Честные управители встречались почти всегда только в центре, в министерствах или соответствующих им учреждениях. Идея государственной службы как служения обществу была совершенно чужда русскому чиновничеству; она была завезена с Запада, в основном из Германии. Почти непроходимая пропасть лежала между управителями, служившими в центральных канцеляриях Петербурга и Москвы, и чиновниками губернской администрации. Последние почти не имели шанса когда-либо выдвинуться на должности в одной из столиц, тогда как служащие, по своему происхождению, образованию или богатству начавшие взбираться, по лестнице карьеры в центральном управлении, редко попадали в провинцию, кроме как чтобы занять пост губернатора или вице-губернатора. Эта пропасть усугубляла существовавший издревле раскол между дворянской элитой, внесенной в служебные московские книги, и простым губернским дворянством. Bo-вторых, опять-таки в соответствии с московской традицией, чиновничество империи проявляло ярко выраженную тенденцию замыкаться в закрытую наследственную касту. Чиновники по большей части были сыновьями чиновников, и священнослужители, купцы и прочие простолюдины, пришедшие на государственную службу со стороны, тоже чаще всего пытались ввести своих сыновей на чиновничье поприще. Поскольку столичное и провинциальное чиновничество почти не общалось друг с другом, дух общественного служения, зародившийся в первом, почти не просачивался в страну, и для подавляющего большинства чиновников своекорыстие и мздоимство были стилем жизни; им и в голову не приходило, что может быть иначе. Именно это имел в виду Карамзин, говоря, что "если бы отвечать одним словом на вопрос: что делается в России, то пришлось бы сказать: крадут."

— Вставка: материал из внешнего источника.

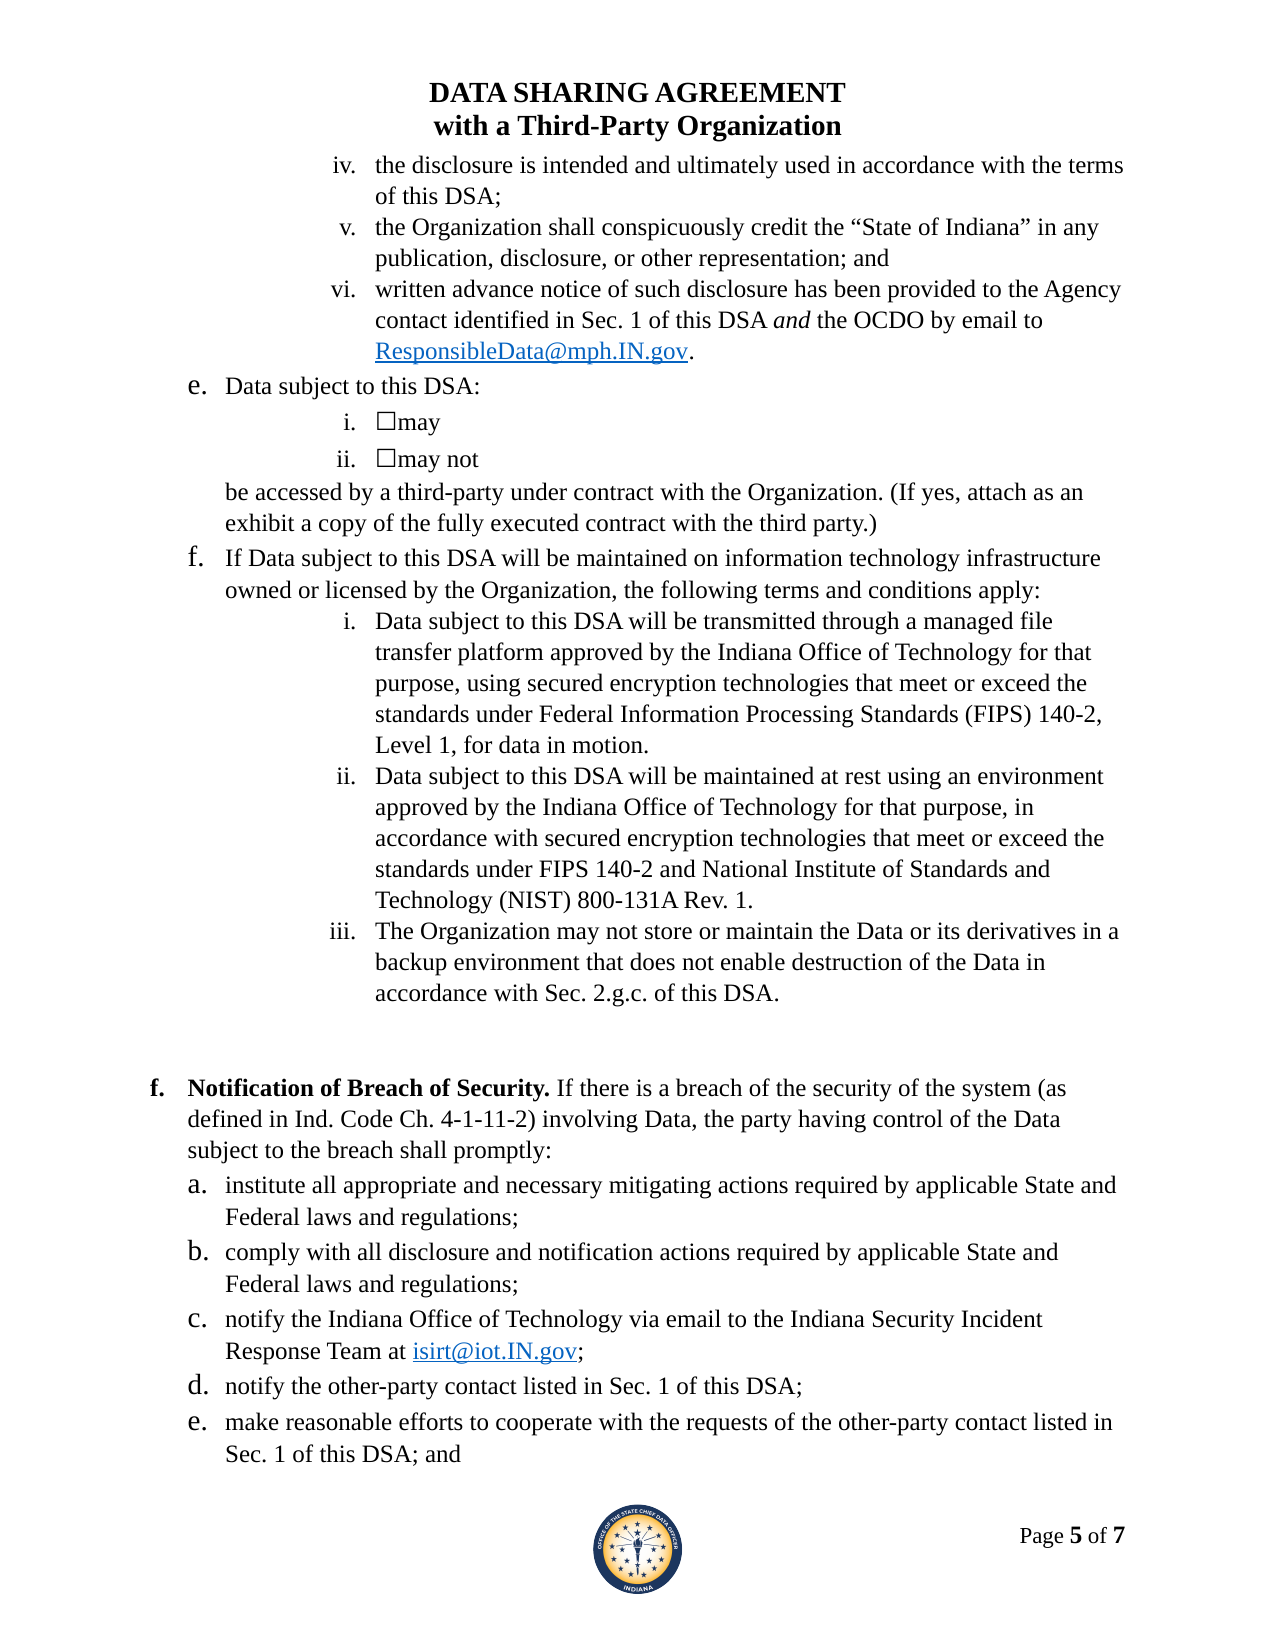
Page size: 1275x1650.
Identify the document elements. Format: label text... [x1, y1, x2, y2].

subtitle Notification of Breach of Security. If there is a breach of the security of the system (as defined in Ind. Code Ch. 4-1-11-2) involving Data, the party having control of the Data subject to the breach shall promptly: [150, 1073, 1125, 1164]
subtitle Data subject to this DSA will be maintained at rest using an environment approved by the Indiana Office of Technology for that purpose, in accordance with secured encryption technologies that meet or exceed the standards under FIPS 140-2 and National Institute of Standards and Technology (NIST) 800-131A Rev. 1. [356, 761, 1125, 914]
subtitle written advance notice of such disclosure has been provided to the Agency contact identified in Sec. 1 of this DSA and the OCDO by email to ResponsibleData@mph.IN.gov. [356, 274, 1125, 365]
subtitle Data subject to this DSA will be transmitted through a managed file transfer platform approved by the Indiana Office of Technology for that purpose, using secured encryption technologies that meet or exceed the standards under Federal Information Processing Standards (FIPS) 140-2, Level 1, for data in motion. [356, 606, 1125, 759]
subtitle the disclosure is intended and ultimately used in accordance with the terms of this DSA; [356, 150, 1125, 210]
subtitle Data subject to this DSA: [187, 367, 1125, 401]
picture [590, 1502, 685, 1597]
subtitle institute all appropriate and necessary mitigating actions required by applicable State and Federal laws and regulations; [187, 1166, 1125, 1231]
subtitle If Data subject to this DSA will be maintained on information technology infrastructure owned or licensed by the Organization, the following terms and conditions apply: [187, 539, 1125, 604]
subtitle make reasonable efforts to cooperate with the requests of the other-party contact listed in Sec. 1 of this DSA; and [187, 1403, 1125, 1467]
subtitle the Organization shall conspicuously credit the “State of Indiana” in any publication, disclosure, or other representation; and [356, 212, 1125, 272]
subtitle notify the Indiana Office of Technology via email to the Indiana Security Incident Response Team at isirt@iot.IN.gov; [187, 1300, 1125, 1364]
subtitle may not [356, 440, 1125, 474]
subtitle notify the other-party contact listed in Sec. 1 of this DSA; [187, 1367, 1125, 1400]
subtitle may [356, 403, 1125, 437]
subtitle comply with all disclosure and notification actions required by applicable State and Federal laws and regulations; [187, 1233, 1125, 1298]
subtitle The Organization may not store or maintain the Data or its derivatives in a backup environment that does not enable destruction of the Data in accordance with Sec. 2.g.c. of this DSA. [356, 916, 1125, 1007]
subtitle be accessed by a third-party under contract with the Organization. (If yes, attach as an exhibit a copy of the fully executed contract with the third party.) [225, 477, 1125, 537]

В Московской Руси и во времена империи повальное лихоимство чиновничества было симптомом более глубокого недуга - беззакония, верным спутником которого оно всегда является. До судебной реформы 1864 г. (а отчасти и после нее, но об этом ниже) Россия не знала независимого судопроизводства. Юстиция была ответвлением административной системы, и посему основной ее заботой было проведение в жизнь воли государства и охрана его интересов. Неразвитость правосознания в России нигде не выступает так явственно, как в дожившем до самой грани новейшего времени традиционном представлении о том, что преступления, совершенные гражданами друг против друга и чиновниками против граждан, общественности не касаются. Россия в этом смысле напоминала древние восточные монархии, где царские чиновники, как правило, отправляли правосудие в рамках своих административных обязанностей. Так продолжалось до царствования Николая I, когда правительство наконец опубликовало собрание законов, начиная с 1649 г., за которым последовало издание нового Свода. Однако, поскольку судебная процедура оставалась традиционной, россияне избегали тяжбы, как чумы.
Неразвитость юридической традиции и судебной системы, разумеется, давала большие преимущества бюрократическому аппарату. Некоторые консервативные русские юристы даже доказывали вполне серьезно необходимость того, чтобы юстиция и администрация были тесно сплетены между собой. Данный взгляд на судопроизводство был выражен в несколько грубоватой форме (но зато и честнее) графом Бенкендорфом, начальником тайной полиции при Николае I. Однажды, когда А. А. Дельвиг пришел к нему с жалобой на незаконные придирки цензоров, Бенкендорф в сердцах отрезал: "Законы пишутся для подчиненных, а не для начальства!"